(Extracted page text data)
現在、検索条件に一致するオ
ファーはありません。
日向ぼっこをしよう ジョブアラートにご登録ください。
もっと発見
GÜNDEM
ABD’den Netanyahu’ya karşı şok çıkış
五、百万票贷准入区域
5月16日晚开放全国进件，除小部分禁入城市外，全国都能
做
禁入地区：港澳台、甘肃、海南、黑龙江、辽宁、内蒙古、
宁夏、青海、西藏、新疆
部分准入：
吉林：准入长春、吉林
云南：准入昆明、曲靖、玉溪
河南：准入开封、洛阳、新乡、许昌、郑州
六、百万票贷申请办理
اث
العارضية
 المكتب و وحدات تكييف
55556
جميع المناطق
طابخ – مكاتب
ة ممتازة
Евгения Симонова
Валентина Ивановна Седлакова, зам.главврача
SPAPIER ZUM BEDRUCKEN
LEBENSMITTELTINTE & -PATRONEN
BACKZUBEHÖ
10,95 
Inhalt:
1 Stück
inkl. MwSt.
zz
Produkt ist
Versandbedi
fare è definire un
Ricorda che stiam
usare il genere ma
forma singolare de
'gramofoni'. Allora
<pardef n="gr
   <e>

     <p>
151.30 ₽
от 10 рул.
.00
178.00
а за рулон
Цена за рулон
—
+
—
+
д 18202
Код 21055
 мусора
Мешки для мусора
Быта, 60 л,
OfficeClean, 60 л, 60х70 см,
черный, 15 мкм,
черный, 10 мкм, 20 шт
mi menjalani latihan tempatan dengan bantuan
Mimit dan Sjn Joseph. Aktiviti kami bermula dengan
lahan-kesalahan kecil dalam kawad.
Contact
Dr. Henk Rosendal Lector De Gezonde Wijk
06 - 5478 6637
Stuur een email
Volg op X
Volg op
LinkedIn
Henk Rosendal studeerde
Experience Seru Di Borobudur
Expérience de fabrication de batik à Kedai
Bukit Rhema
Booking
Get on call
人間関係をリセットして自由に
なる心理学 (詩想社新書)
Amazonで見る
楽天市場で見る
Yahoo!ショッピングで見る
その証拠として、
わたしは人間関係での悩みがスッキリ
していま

To-do item
From the records above, return each line that includes "Henk".

Exercise response
Dr. Henk Rosendal Lector De Gezonde Wijk
Henk Rosendal studeerde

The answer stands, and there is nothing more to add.